Finalmente, vi a fissura. O coração do monstro pulsava, cercado por uma aura escura instável. Preparei minhas lâminas. Mas antes que pudesse atacar, outro jato de ácido explodiu diante de mim, quase me atingindo. Pulei para o lado, sentindo meu corpo arranhar nos escombros. Cada segundo contava.

— Agora ou nunca… — murmurei, concentrando cada músculo, cada reflexo, cada fração de segundo. Saltei em arco sobre os vermes menores, esquivando de cada ataque imprevisível, e minhas lâminas cravaram-se na fissura.

O monstro urrava, tremendo violentamente. O ácido se espalhou pelo chão, evaporando com calor e deixando o ar ainda mais pesado. Mas o impacto final explodiu a energia do chefe em ondas, queimando o terreno e espalhando fumaça pútrida.

Quando a poeira baixou, os vermes menores recuaram, desorientados. Meu corpo tremia, exausto e dolorido, mas o ponto fraco estava atingido. Respirei fundo, com olhos ainda fixos na criatura caída, sentindo o chão tremer levemente sob meus pés.

— Isso… foi por pouco. — Observei, limpando o suor do rosto. O cheiro de ácido e carne queimada impregnava meu corpo, lembrando que cada segundo ali foi um risco de morte.

finalmente alcancei o outro lado, meu corpo tremia. Não de medo — mas da fúria que ainda queimava em minhas veias.

Segui adiante, até que o vento trouxe algo ainda mais forte: cheiro de carne queimada e ferro oxidado. O ar estava pesado, intoxicado. Quando finalmente alcancei uma clareira, meus olhos se arregalaram.

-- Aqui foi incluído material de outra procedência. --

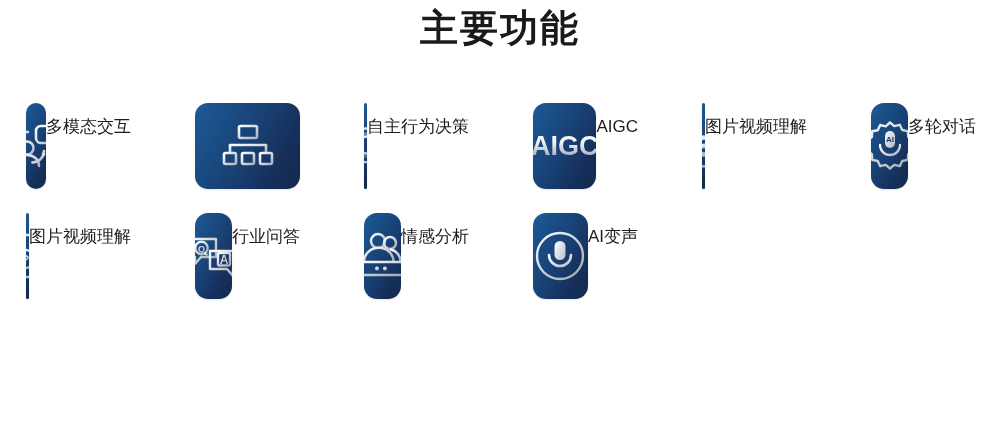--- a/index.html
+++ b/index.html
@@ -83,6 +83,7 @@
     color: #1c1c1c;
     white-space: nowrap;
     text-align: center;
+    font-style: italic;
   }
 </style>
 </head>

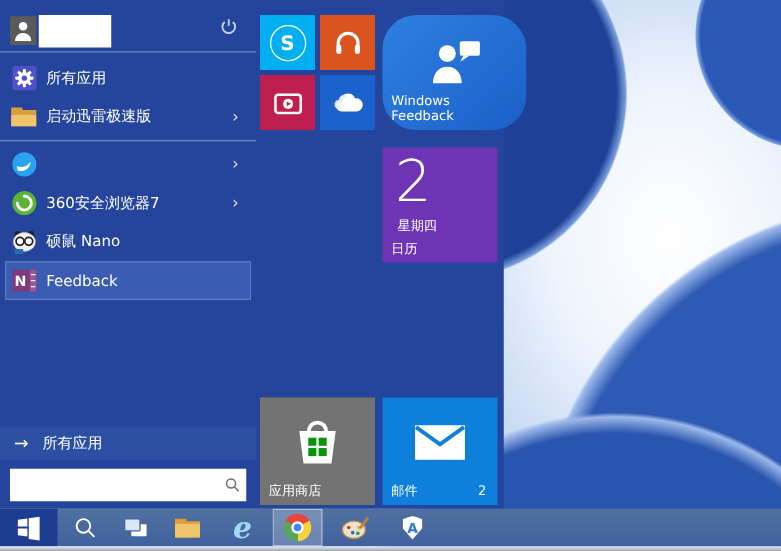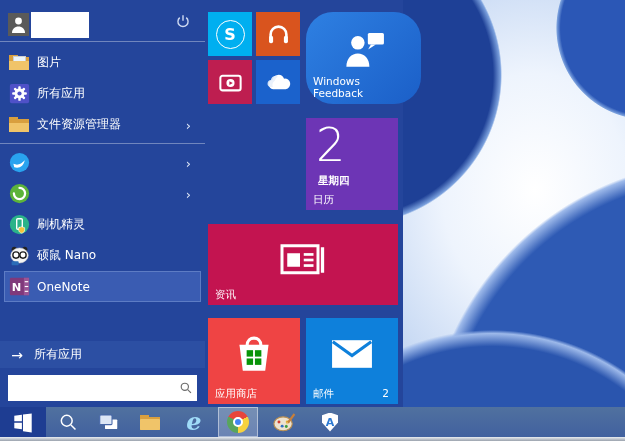--- a/index.html
+++ b/index.html
@@ -100,19 +100,6 @@
       <div class="menu-items">
 
 
-        <div class="mi">
-          <span class="ic">
-            <span class="folder">
-                <span class="back"></span>
-                <span class="tab"></span>
-                <span class="pic">
-                  <i></i>
-                </span>
-                <span class="front"></span>
-              </span>
-          </span>
-          <span class="lbl">图片</span>
-        </div>
 
         <div class="mi">
           <span class="ic">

O solo estava coberto de corpos partidos. Criaturas enormes, destroçadas, membros espalhados por toda parte. Havia fumaça subindo de algumas carcaças, como se ainda estivessem queimando por dentro. A cena parecia ter saído de um pesadelo.

Apertei os dentes. “Quem fez isso?”

Ativei meu olhar de fênix, forçando o alcance. O horizonte se abriu diante de mim… e então eu o vi.Caído, coberto de sangue e energia escura que serpenteava por sua pele. Mas não era só isso. Seu corpo… era estranho. Metade humano, metade criatura. Uma visão impossível.

“Aquilo ainda está vivo? Estou vendo uma aura maligna se espalhando…, mas o coração… é puro. Dá pra ver daqui.”

— Não… isso não pode ser real. — murmurei, com a garganta seca, sem acreditar no que meus olhos captavam.